Госпитальный извозчик говорил, потому что отлично знал: если у человека тревога – тишина не помощник. А у господина Кравченко была ох какая тревога! И даром что добродушный Иван Ильич не мог понять её природы, потому что тут было что-то сильнее, нежели боль о маленькой пациентке, но точно знал: молчать – плохо. Надо разговорить человека.
Во двор вошли студенты. Астахов, восторженный молодой человек, мечтающий о благе для всех, надрывно вещал:
– Нужда и нищета! Вот что приводит в нашу клинику! Не можешь деньгами – изволь расплачиваться телом!
Более рассудительный Нилов возразил товарищу:
– Но иначе нельзя учиться.
– Социалисты всё решат! – чуть не экстатически воскликнул Астахов.
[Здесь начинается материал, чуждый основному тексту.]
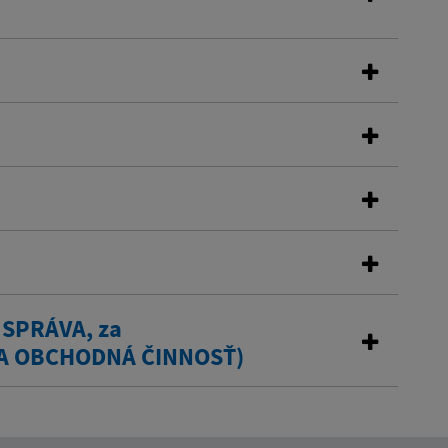
 SPRÁVA, za
A OBCHODNÁ ČINNOSŤ)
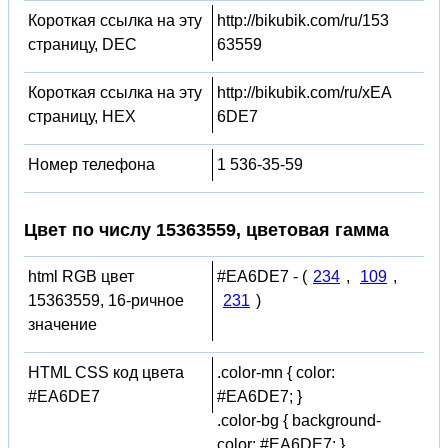
Короткая ссылка на эту
http://bikubik.com/ru/153
страницу, DEC
63559
Короткая ссылка на эту
http://bikubik.com/ru/xEA
страницу, HEX
6DE7
Номер телефона
1 536-35-59
Цвет по числу 15363559, цветовая гамма
html RGB цвет
#EA6DE7 - (
234
,
109
,
15363559, 16-ричное
231
)
значение
HTML CSS код цвета
.color-mn { color:
#EA6DE7
#EA6DE7; }
.color-bg { background-
color: #EA6DE7; }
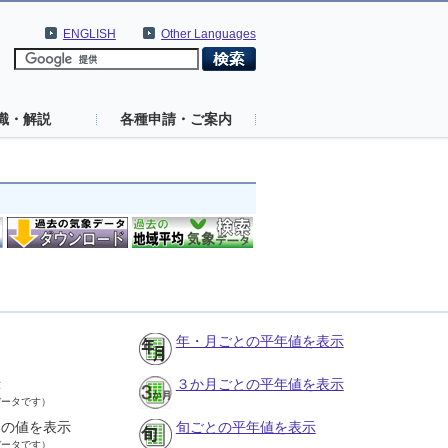
ENGLISH
Other Languages
識・解説
各種申請・ご案内
年・月ごとの平年値を表示
示
３か月ごとの平年値を表示
データです）
との値を表示
旬ごとの平年値を表示
データです）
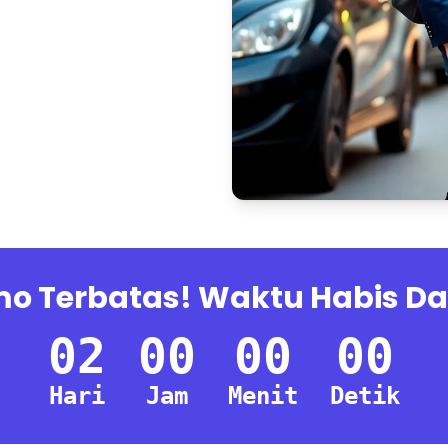
o Terbatas! Waktu Habis D
02
00
00
00
Hari
Jam
Menit
Detik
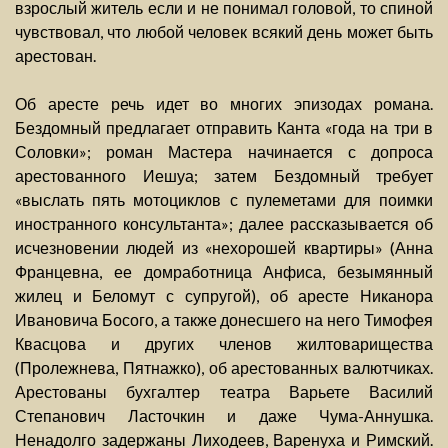
взрослый житель если и не понимал головой, то спиной
чувствовал, что любой человек всякий день может быть
арестован.
Об аресте речь идет во многих эпизодах романа.
Бездомный предлагает отправить Канта «года на три в
Соловки»; роман Мастера начинается с допроса
арестованного Иешуа; затем Бездомный требует
«выслать пять мотоциклов с пулеметами для поимки
иностранного консультанта»; далее рассказывается об
исчезновении людей из «нехорошей квартиры» (Анна
Францевна, ее домработница Анфиса, безымянный
жилец и Беломут с супругой), об аресте Никанора
Ивановича Босого, а также донесшего на него Тимофея
Квасцова и других членов жилтоварищества
(Пролежнева, Пятнажко), об арестованных валютчиках.
Арестованы бухгалтер театра Варьете Василий
Степанович Ласточкин и даже Чума-Аннушка.
Ненадолго задержаны Лиходеев, Варенуха и Римский.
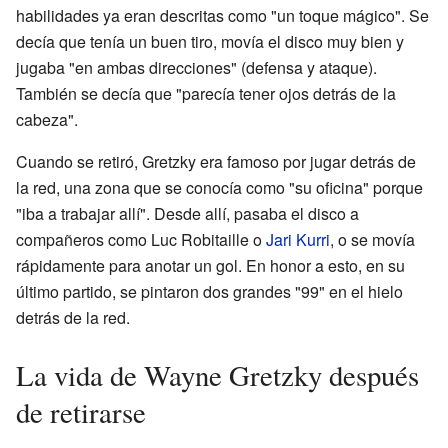
habilidades ya eran descritas como "un toque mágico". Se
decía que tenía un buen tiro, movía el disco muy bien y
jugaba "en ambas direcciones" (defensa y ataque).
También se decía que "parecía tener ojos detrás de la
cabeza".
Cuando se retiró, Gretzky era famoso por jugar detrás de
la red, una zona que se conocía como "su oficina" porque
"iba a trabajar allí". Desde allí, pasaba el disco a
compañeros como Luc Robitaille o
Jari Kurri
, o se movía
rápidamente para anotar un gol. En honor a esto, en su
último partido, se pintaron dos grandes "99" en el hielo
detrás de la red.
La vida de Wayne Gretzky después
de retirarse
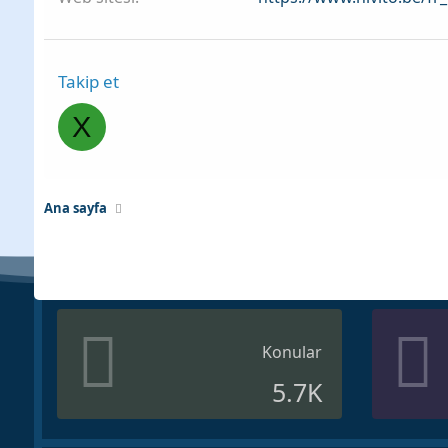
Takip et
X
Ana sayfa
Konular
5.7K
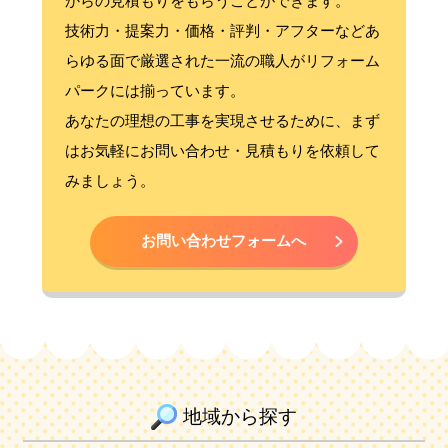
からの見積もりをもらうことができます。
技術力・提案力・価格・評判・アフターなどあ
らゆる面で厳選された一流の職人がリフォーム
パークには揃っています。
あなたの理想の工事を実現させるために、まず
はお気軽にお問い合わせ・見積もりを依頼して
みましょう。
お問い合わせフォームへ
地域から探す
– Как? – поинтересовался Нилов.
Насмешливо отозвался мрачный Порудоминский, стремившийся заслужить репутацию циника:
– Придёт Максим Горький к нашему Астахову и скажет: «Режь мне, Лёха, аппендикс, не тушуйся! Это ничего, что ты прежде скальпель в руках не держал. Не на нищем же тебе руку набивать, давай сразу на мне!» Гапон перед Алексеем геморроидальные шишки раскинет!
Студенты вошли в клинику.
– Скубент в ночное пошёл! – колюче заметил Иван Ильич. И так глубоко затянулся, что закашлялся до слёз. Это привело его в несколько воинственное состояние ворчания. – Не в то горло, чёрт их дери! Социалисты, глядь, решат! Лошадь – вот социалист! Вместе пашем, но правлю – я! Начни кобыла править – куда понесёт? Ежели, скажем, «в охоте» – то жеребца искать. А так просто от дури обожрёт посевы кругом – и в стойло! Коли в недоуздке – пузо надует. В удилах чудила – гортань до кровяни раздерёт.
На дворе появился профессор Хохлов. Лицо Кравченко изменила болезненная гримаса. Извозчик, приподнявшись с ящика, поклонился.
– Вы ж в теятре быть должны, Алексей Фёдорыч!
Хохлов, едва кивнув, зашёл в клинику. Кравченко, выбросив окурок, последовал за ним.
– Вот! – обратился Иван Ильич к ночному небу. – День и ночь на ногах! Профессор наш и кобыла моя – социалисты. А не эти, что языками метут. Ежели б они ими, скажем, мостовые мели, так хоть чище бы стало.
Кравченко уже готов был сказать профессору чудовищно страшное, но и чудесно освобождающее, как из палаты навстречу им выскочил Концевич и, не глядя на отчаянно сигнализирующего взглядом Кравченко, точнее: решив его не заметить, – выпалил:
– Доброй ночи, Алексей Фёдорович! Baby Doe, женского пола, предположительно семи лет. Огнестрельное. По вызову из особняка Белозерских. Уложили в сестринскую. Девочка, очевидно, из дворян…
Не дослушав, профессор кинулся бежать по коридору в сторону сестринской. За ним устремился Кравченко, не изволив одарить Концевича укоризной. Формально: не за что. Что важнее: без толку.